Ojay Shields

Personal information
- Born: 14 February 1996 (age 30) Jamaica
- Batting: Right-handed
- Bowling: Right-arm medium-fast

International information
- National side: West Indies (2025–present);
- Test debut (cap 347): 2 December 2025 v New Zealand
- Last Test: 10 December 2025 v New Zealand

Domestic team information
- 2017/18–present: Combined Campuses and Colleges
- 2022/23–present: Jamaica

Career statistics
| Competition | Test | FC | LA |
| Matches | 2 | 18 | 11 |
| Runs scored | 9 | 167 | 3 |
| Batting average | 3.00 | 7.95 | 1.00 |
| 100s/50s | 0/0 | 0/0 | 0/0 |
| Top score | 9 | 22 | 3 |
| Balls bowled | 252 | 2,151 | 336 |
| Wickets | 5 | 39 | 6 |
| Bowling average | 35.20 | 36.84 | 60.16 |
| 5 wickets in innings | 0 | 0 | 0 |
| 10 wickets in match | 0 | 0 | – |
| Best bowling | 2/34 | 4/86 | 2/44 |
| Catches/stumpings | 0/– | 4/– | 3/– |
- Source: Cricinfo, 11 December 2025

= Ojay Shields =

Jamaican cricketer

Ojay Shields (born 14 February 1996) is a Jamaican cricketer who currently plays for Combined Campuses and Colleges and Jamaica in domestic cricket.
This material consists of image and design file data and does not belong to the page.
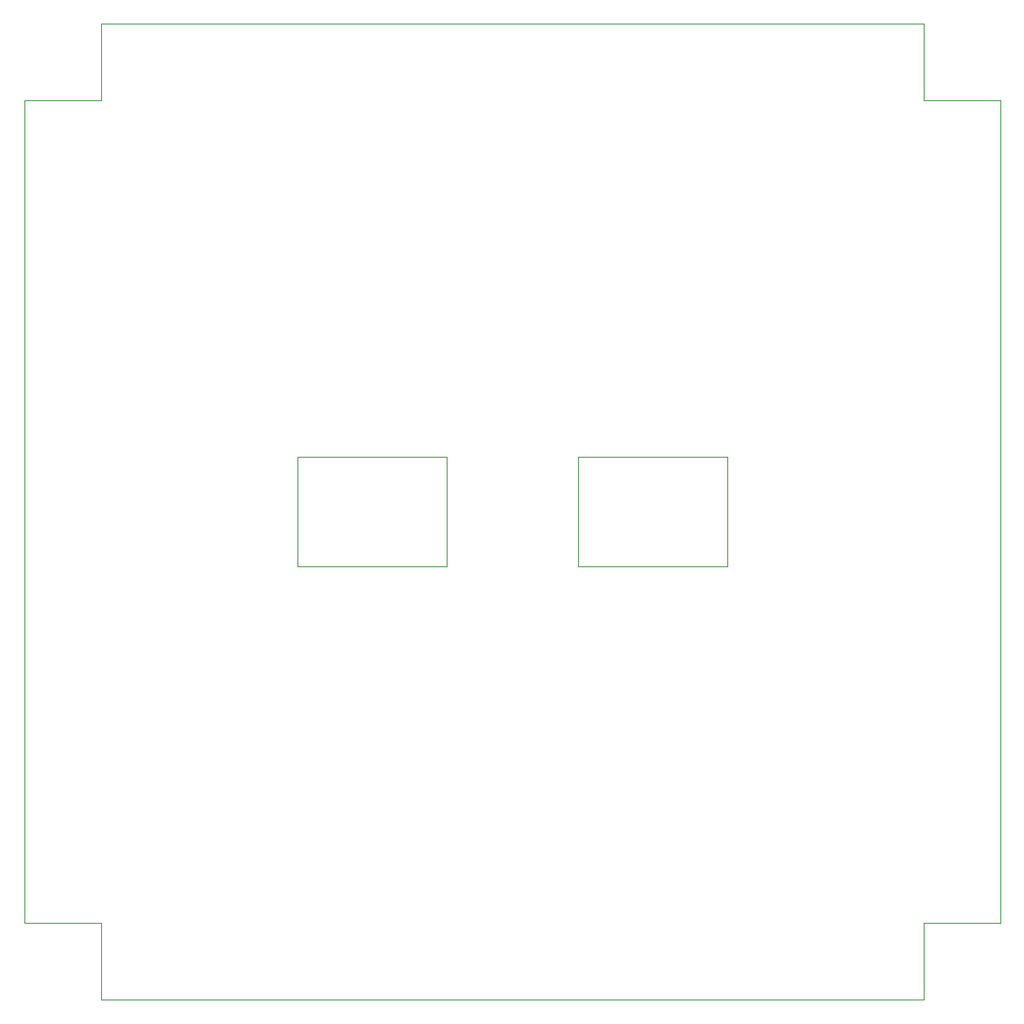
<source format=gbr>
%TF.GenerationSoftware,KiCad,Pcbnew,9.0.1*%
%TF.CreationDate,2025-06-24T16:02:31-04:00*%
%TF.ProjectId,-Z,2d5a2e6b-6963-4616-945f-706362585858,rev?*%
%TF.SameCoordinates,Original*%
%TF.FileFunction,Profile,NP*%
%FSLAX46Y46*%
G04 Gerber Fmt 4.6, Leading zero omitted, Abs format (unit mm)*
G04 Created by KiCad (PCBNEW 9.0.1) date 2025-06-24 16:02:31*
%MOMM*%
%LPD*%
G01*
G04 APERTURE LIST*
%TA.AperFunction,Profile*%
%ADD10C,0.025400*%
%TD*%
%TA.AperFunction,Profile*%
%ADD11C,0.050000*%
%TD*%
G04 APERTURE END LIST*
D10*
X205300000Y-50999999D02*
X205300000Y-58699999D01*
X122700001Y-149000000D02*
X122700000Y-141300000D01*
X205300000Y-149000000D02*
X122700001Y-149000000D01*
X205300001Y-141300000D02*
X213000001Y-141300000D01*
X205300000Y-58699999D02*
X213000001Y-58700000D01*
X213000001Y-58700000D02*
X213000001Y-141300000D01*
X122700001Y-58699999D02*
X115000000Y-58700000D01*
X122700000Y-141300000D02*
X115000000Y-141300000D01*
X122700001Y-50999999D02*
X122700001Y-58699999D01*
X205300000Y-149000000D02*
X205300001Y-141300000D01*
X122700001Y-50999999D02*
X205300000Y-50999999D01*
X115000000Y-141300000D02*
X115000000Y-58700000D01*
%TO.C,AE2*%
D11*
X157400000Y-94499800D02*
X142400000Y-94499800D01*
X142400000Y-105499800D01*
X157400000Y-105499800D01*
X157400000Y-94499800D01*
%TO.C,AE1*%
X170600000Y-105499800D02*
X185600000Y-105499800D01*
X185600000Y-94499800D01*
X170600000Y-94499800D01*
X170600000Y-105499800D01*
%TD*%
M02*

</source>
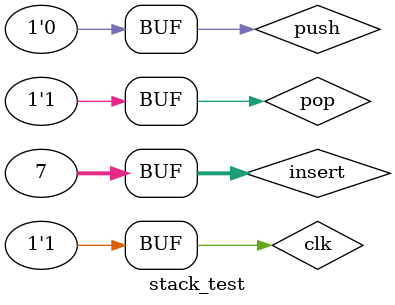
<source format=sv>
`include "../src/stack.sv"

module stack_test;
  reg clk;
  reg push;
  reg pop;
  reg [31:0] insert;
  wire [31:0] top;

  stack #(.WIDTH(32), .DEPTH(8)) stack(
    .clk,
    .push,
    .pop,
    .insert,
    .top
  );

  reg test_failure;

  initial begin
    for (int i = 0; i < 8; i++) begin
      push = 1;
      pop = 0;
      insert = i;
      clk = 0; #1; clk = 1; #1;
    end

    test_failure = 0;

    for (int i = 0; i < 8; i++) begin
      if (top != 7-i)
        test_failure = 1;
      push = 0;
      pop = 1;
      clk = 0; #1; clk = 1; #1;
    end

    if (test_failure)
      $display("Test failed");
    else
      $display("Test passed");
  end
endmodule

</source>
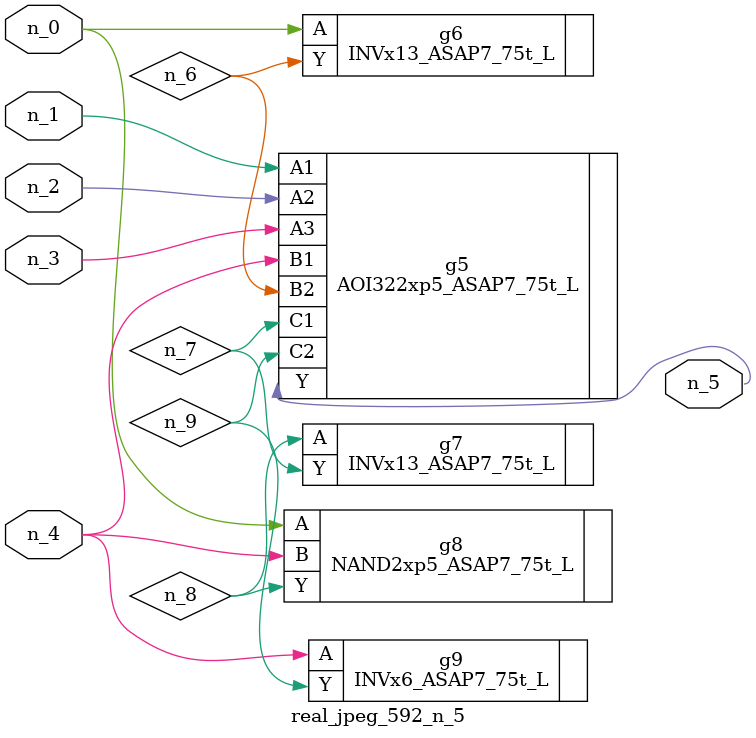
<source format=v>
module real_jpeg_592_n_5 (n_4, n_0, n_1, n_2, n_3, n_5);

input n_4;
input n_0;
input n_1;
input n_2;
input n_3;

output n_5;

wire n_8;
wire n_6;
wire n_7;
wire n_9;

INVx13_ASAP7_75t_L g6 ( 
.A(n_0),
.Y(n_6)
);

NAND2xp5_ASAP7_75t_L g8 ( 
.A(n_0),
.B(n_4),
.Y(n_8)
);

AOI322xp5_ASAP7_75t_L g5 ( 
.A1(n_1),
.A2(n_2),
.A3(n_3),
.B1(n_4),
.B2(n_6),
.C1(n_7),
.C2(n_9),
.Y(n_5)
);

INVx6_ASAP7_75t_L g9 ( 
.A(n_4),
.Y(n_9)
);

INVx13_ASAP7_75t_L g7 ( 
.A(n_8),
.Y(n_7)
);


endmodule
</source>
He has represented the West Indies in international cricket.

==Early life==
He held the post of the Physical Education (PE) teacher at Enid Bennett High School in Jamaica.

==Career==
He made his List A debut on 1 February 2018, playing for the Combined Campuses and Colleges against the Trinidad and Tobago in the 2017–18 Regional Super50. He made his first class debut for the Jamaica against Barbados in the 2022–23 West Indies Championship on 8 February 2023.

In November 2025, Shields was named in West Indies Test squad for their series against New Zealand. On 2 December 2025, he made his international (Test) debut for West Indies against New Zealand at Hagley Oval in Christchurch.